Huáng Zhòngyán 黃仲炎
Style name Ruòhuì 若晦. Native of Yǒngjiā 永嘉 (modern Wēnzhōu, Zhèjiāng). Active in the late Southern Sòng (Shàodìng to Duānpíng era, c. 1228–1236). Lifedates not preserved.
The SKQS tíyào (under KR1e0050) characterises him as an examination-failed scholar (lǎo ér bù dì zhī shì 老而不第之士) — Lǐ Míngfù’s 李鳴復 memorial of recommendation calls him “outside the kējǔ, a deep-and-persistent classical scholar, an old man who never passed.” His own memorial of presentation acknowledges: “I have laboured at examination essay forms with no success.” This places him outside the standard official-classicist trajectory and within the broader Yǒngjiā examination-prep classical tradition.

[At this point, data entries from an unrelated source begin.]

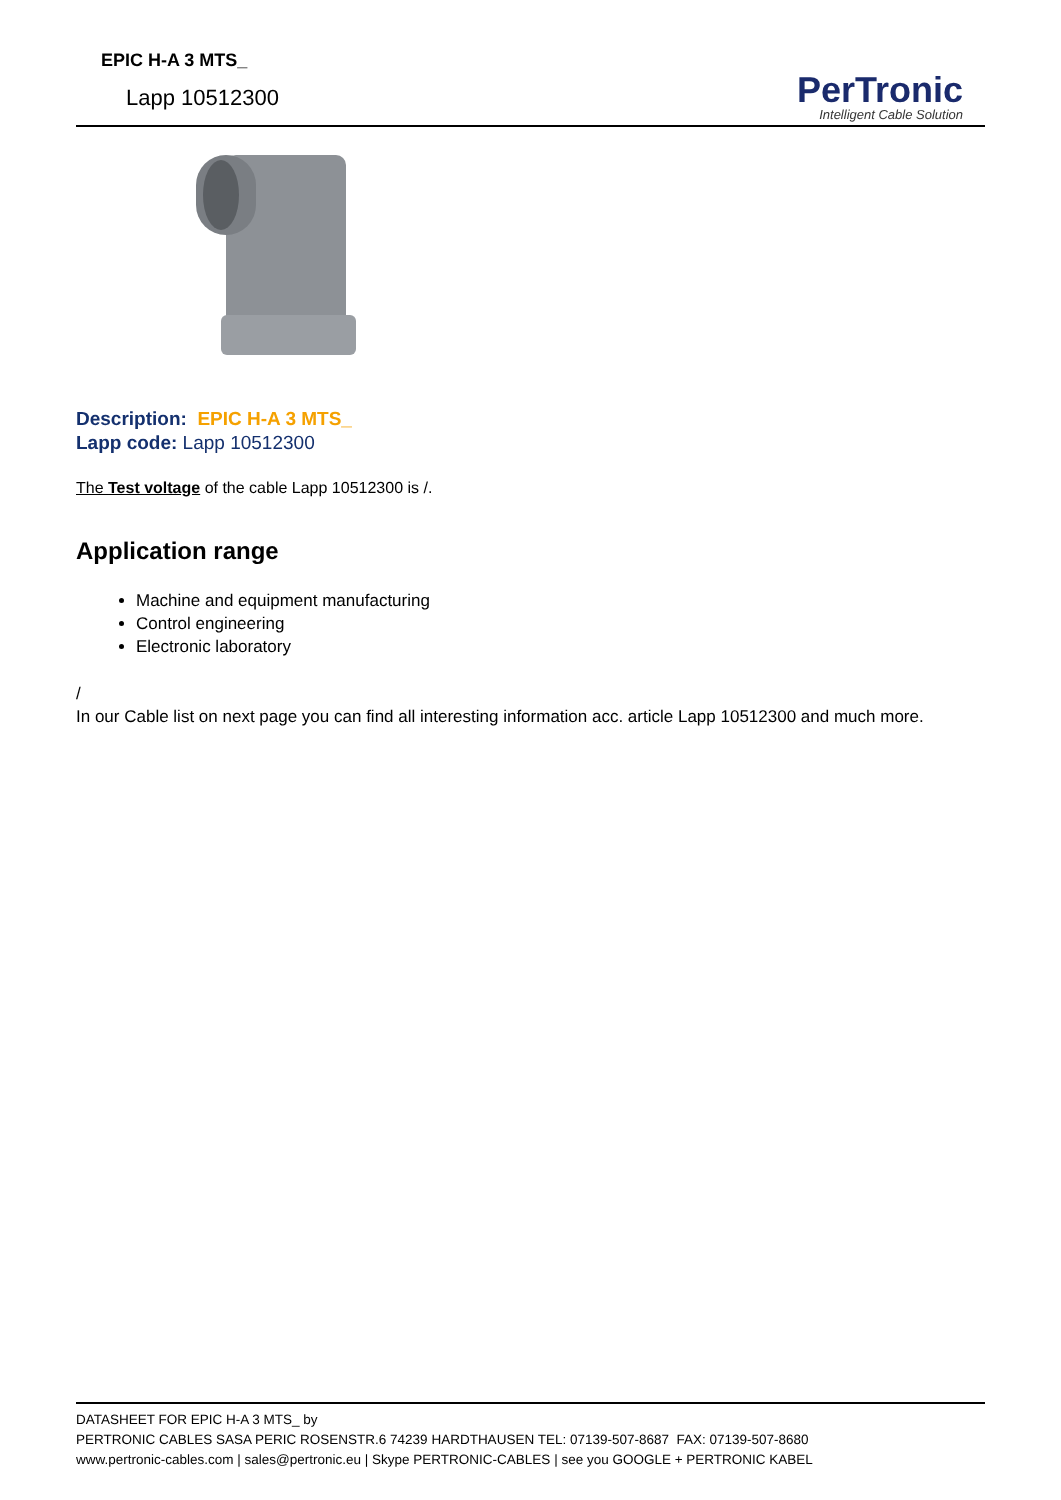EPIC H-A 3 MTS_
Lapp 10512300
PerTronic
Intelligent Cable Solution
Description: EPIC H-A 3 MTS_
Lapp code: Lapp 10512300
The Test voltage of the cable Lapp 10512300 is /.
Application range
Machine and equipment manufacturing
Control engineering
Electronic laboratory
/
In our Cable list on next page you can find all interesting information acc. article Lapp 10512300 and much more.
DATASHEET FOR EPIC H-A 3 MTS_ by
PERTRONIC CABLES SASA PERIC ROSENSTR.6 74239 HARDTHAUSEN TEL: 07139-507-8687 FAX: 07139-507-8680
www.pertronic-cables.com | sales@pertronic.eu | Skype PERTRONIC-CABLES | see you GOOGLE + PERTRONIC KABEL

His one surviving work is the Chūnqiū tōng shuō 春秋通說 in 13 juan (KR1e0050) — composed in Shàodìng 3 (1230) and presented to the throne via Lǐ Míngfù’s recommendation in Duānpíng 3 (1236). The work’s distinctive thesis — that the Chūnqiū is a jiào jiè zhī shū 教戒之書 (book of instruction-and-admonition), not a bāo biǎn zhī shū 褒貶之書 (book of praise-and-blame) — explicitly rests on Zhū Xī’s authority and anticipates Lǚ Dàguī’s 呂大圭 Chūnqiū huò wèn in this position. The SKQS editors are unusually warm toward Huáng, judging that on the central question of Confucius’ editorial method his reading is “far beyond what Hú Ānguó could attain.”
CBDB id 48753 records the name without lifedates.